* **Data provided**
▬▬▬▬▬▬▬▬▬▬
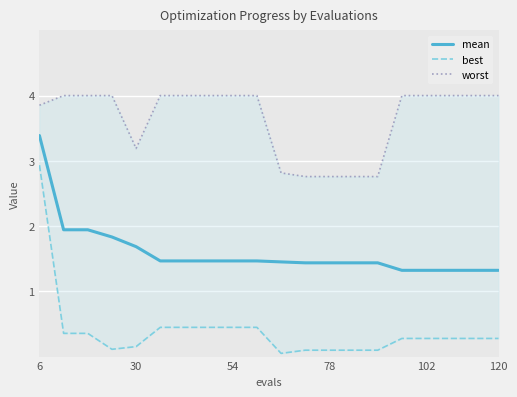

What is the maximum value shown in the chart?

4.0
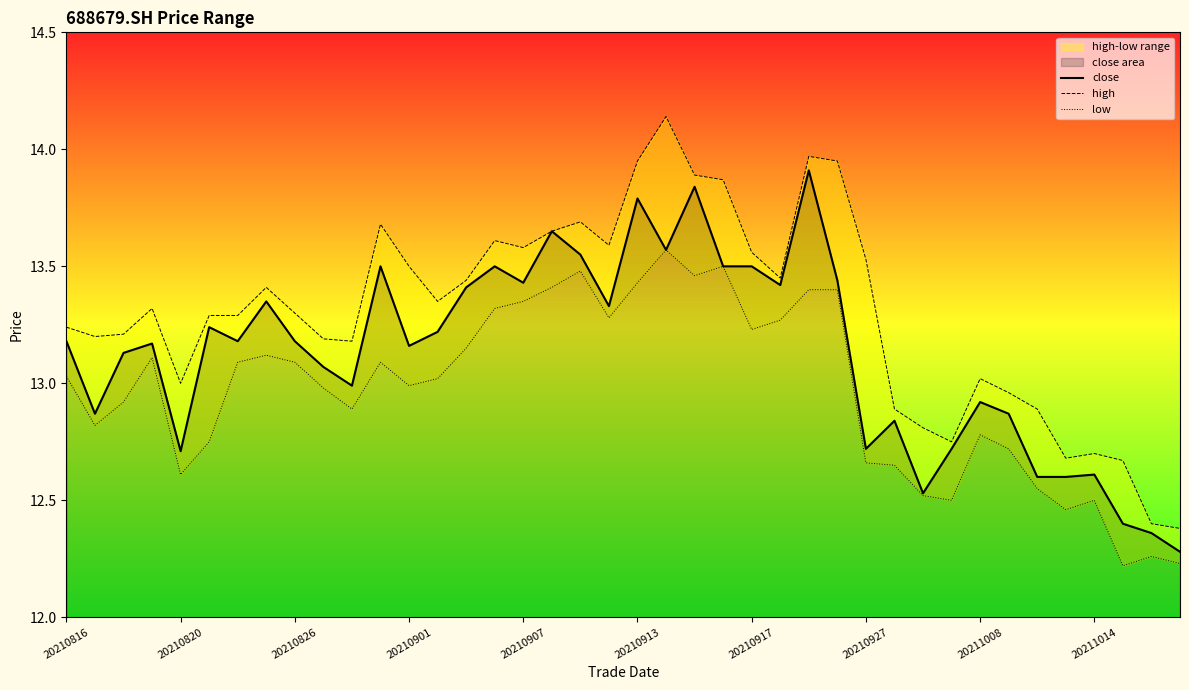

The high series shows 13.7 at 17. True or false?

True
▬▬▬▬▬▬▬▬▬▬
Copy the text of the material above word for word, leaving out the pictures.

What is the maximum value shown in the chart?

4.0

The high series shows 13.7 at 17. True or false?

True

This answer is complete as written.